The warm germ and cool germ tests are very different in how they are conducted, and they are also very different in regards to what they mean and how they should be interpreted for practical use.

The warm germ test is conducted using alternating temperatures of 86 degrees (8 hours) and 68 degrees (16 hours), for 12 days. Upon completion, the number of germinated seed are counted and the final count is reflected as a percentage (excluding abnormal or malformed seedlings per the standards and rules for this test). For a seed lot that tests 85 percent in the warm germ test, this, in effect, means that 85 percent of seed should germinate (not necessarily emerge) when planting under favorable or ideal conditions. Emergence is a product of germination and several environmental factors (crusting, soil moisture or saturation, pathogens, etc) over a period of time, therefore emergence of seedlings can not always be predicted by the warm germ test alone. The warm test is fairly repeatable, meaning that several samples of the same seed lot should test reasonably close to each other, within a small margin of error.

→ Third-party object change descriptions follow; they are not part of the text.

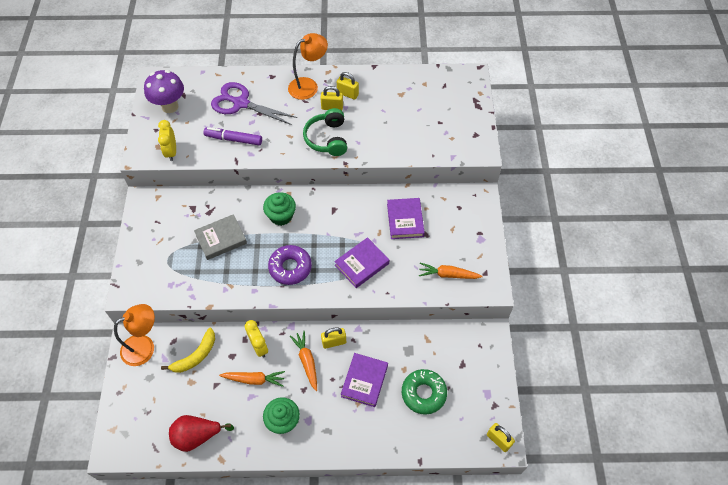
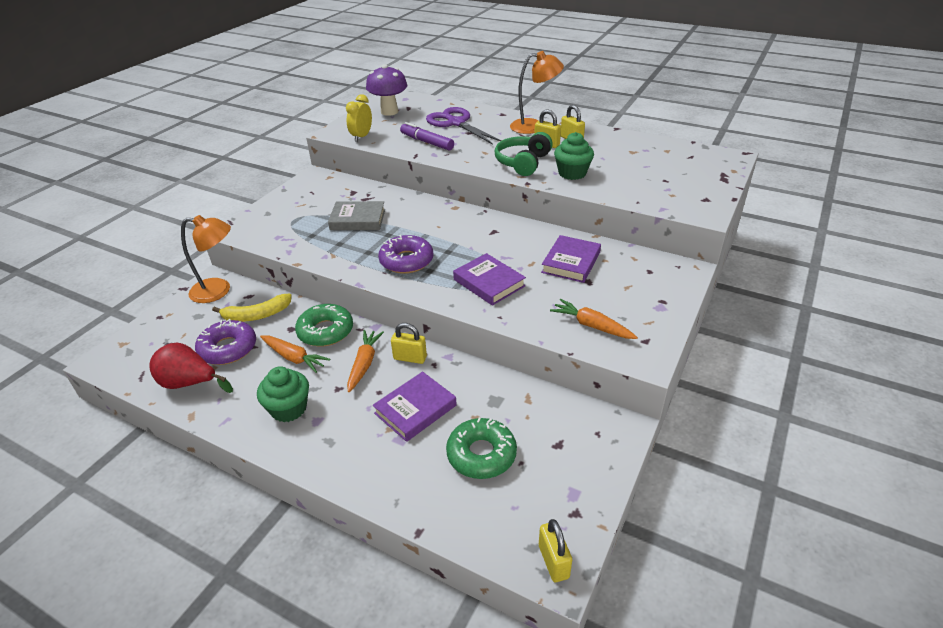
camera: 30 degrees right, 20 degrees down
yellow clock [245,320,268,357] -> green donut [295,304,353,347]
green cupcake [263,192,296,226] -> green cupcake moved to [554,132,594,180]
purple book [334,237,389,288] -> purple book turned 60 degrees clockwise [453,253,526,306]
none -> purple donut [195,319,256,365]

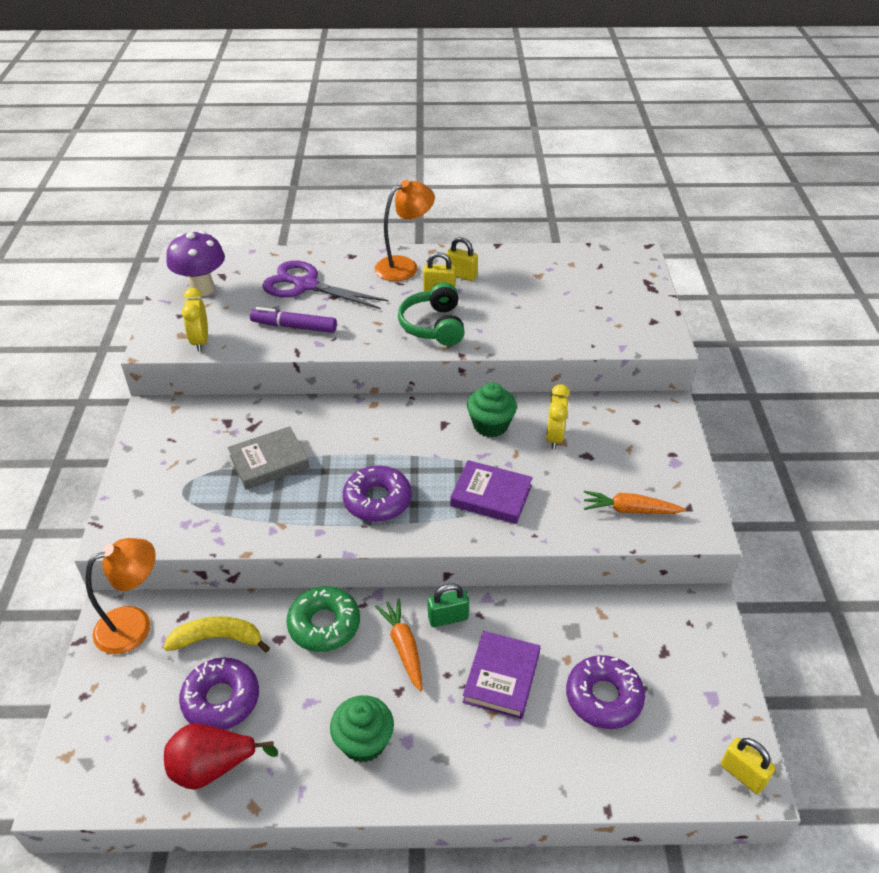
camera: 30 degrees left, 5 degrees up
yellow banana [212,294,292,322] -> yellow banana turned 135 degrees counterclockwise [163,616,270,653]
orange carrot [260,335,330,373] -> none
yellow padlock [391,323,427,364] -> green padlock [428,583,469,627]
green donut [446,418,517,479] -> purple donut [566,655,645,729]
purple book [541,235,601,283] -> yellow clock [546,384,570,450]
green cupcake [554,132,594,180] -> green cupcake moved to [467,382,517,437]

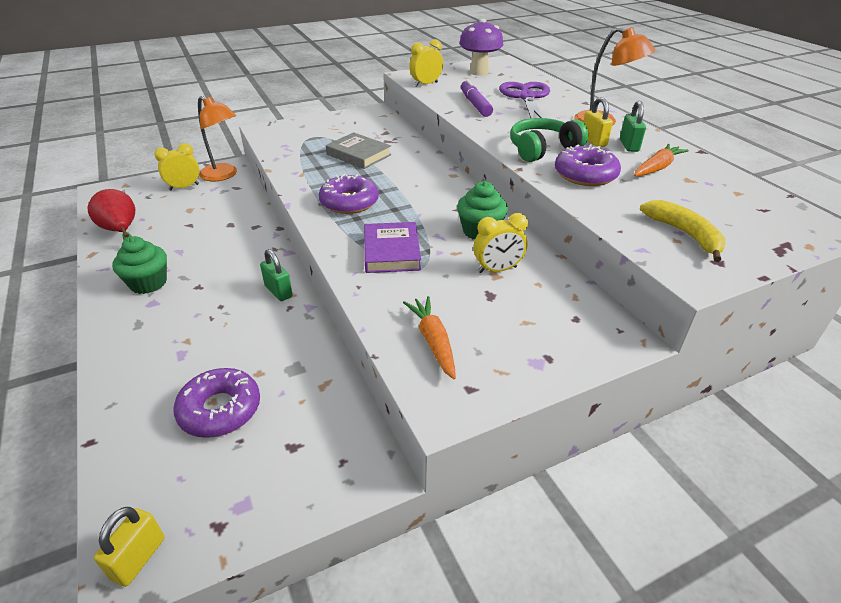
camera: 65 degrees right, 5 degrees down
yellow banana [163,616,270,653] -> yellow banana moved to [640,200,725,262]
purple donut [179,657,259,730] -> purple donut moved to [555,144,621,186]
green donut [286,586,360,652] -> none
orange carrot [375,598,422,691] -> orange carrot moved to [634,144,689,176]
yellow padlock [446,237,478,281] -> green padlock [620,101,646,152]
purple book [463,631,541,719] -> none
none -> yellow clock [155,143,199,191]

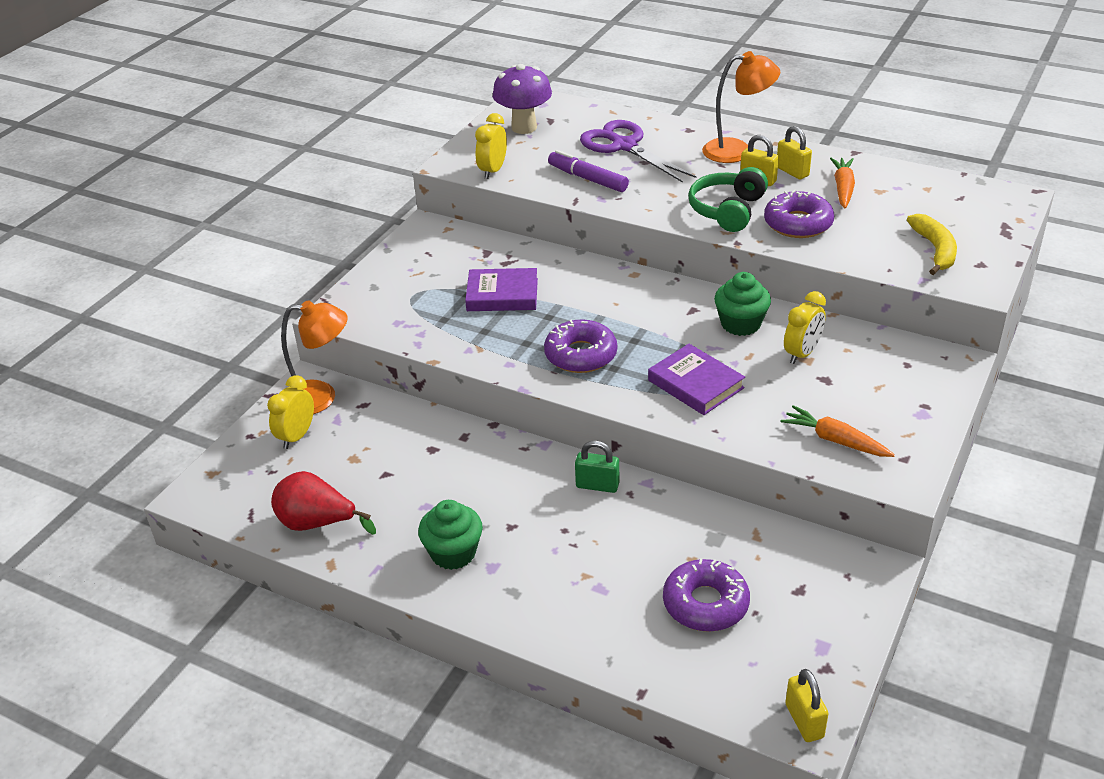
camera: 35 degrees left, 0 degrees up
grey book [326,132,391,169] -> purple book [465,268,538,311]
green padlock [620,101,646,152] -> yellow padlock [777,126,812,179]
yellow banana [640,200,725,262] -> yellow banana turned 60 degrees clockwise [907,214,957,275]

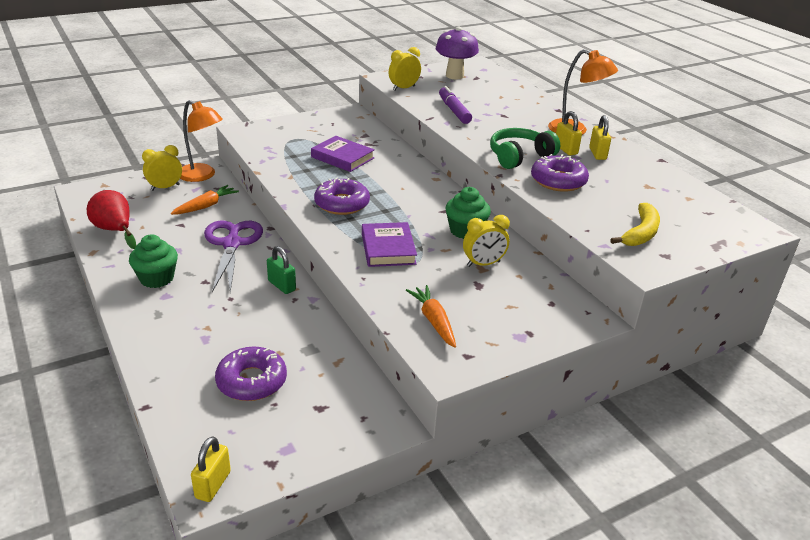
camera: 30 degrees right, 5 degrees down
purple scissors [580,120,697,183] -> purple scissors moved to [204,221,263,293]
orange carrot [830,158,855,208] -> orange carrot moved to [171,185,239,215]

This repeatability is why the warm germ test is the only test that has to meet a legal standard for sale of that seed.

The cool germ test is conducted at 64.4 degrees, and that temperature is held constantly for seven days. To be counted as germinated, seed must sprout, but the radicles of sprouted seed must reach 4 cm in order to be counted. The final count of all sprouted seed with a radicle length of at least 4 cm is also reflected as a percentage. However, THE RESULTS OF THE COOL GERM TEST SHOULD NOT BE VIEWED IN THE SAME LIGHT AS THE WARM GERM TEST. The results for cool germ test are not nearly as repeatable as those of the warm test, hence the reason there is no legal standard for cool germ. Given the 4-cm qualifier and the lower temperatures used in the cool test, repeatability of results becomes difficult. It is not surprising to observe a 20 to 30 percent range (maybe more on occasion) in cool test results from seed samples collected from the same lot, and tested simultaneously or consecutively. The results of the cool test CAN NOT be viewed as the expected germination rate of seed when planted in cool conditions. Rather, the results of the cool test should be considered in terms of relativity to that of other seed lots. For example, take a seed lot that results in a 30 percent for the cool test. This DOES NOT MEAN that you could or should expect 30 percent of seed to germinate when planting in cool conditions. However, when comparing the cool test results for this seed lot (30 percent) to another seed lot that results in 60 percent for the cool test, THIS MEANS that when you are forced to plant in less-than-ideal conditions, you should probably plant the lot with a 60 percent cool germ, and take other precautions as well, such as planting shallower, hilldropping if crusting is historically a problem, increasing seeding rate, etc.

When planting in ideal conditions (50 or more DD-60’s expected within the first 5 days of planting into decent soil moisture, without any packing or saturating rains), the results for the cool germ test mean very little to us. In ideal conditions (daily highs exceeding 80 degrees with nighttime lows no less than 60 degrees), warm germ results are a better predictor of field performance, or at the very least, germination in the field. Emergence, as mentioned earlier, includes germination but is also dependent on other factors. It is always best to plant in ideal conditions. In reality, this is a challenge or nearly impossible in some years. When forced to plant in marginal or adequate conditions, as suggested by the Cotton Planting Conditions Calculator, that is when cool germ comes into play. Although we like to think of cool germ as a simple percentage, it SHOULD NOT BE used as a predictor of field germination in less-than-ideal conditions, but it CAN BE USED to decide what lots should be planted during those periods (high cool germ, larger seeded varieties) versus those that need to be planted only when conditions are good to excellent (decent warm germ but relatively lower cool germ). When the calculator says conditions are poor, no cotton should be planted, regardless of warm or cool germ test results.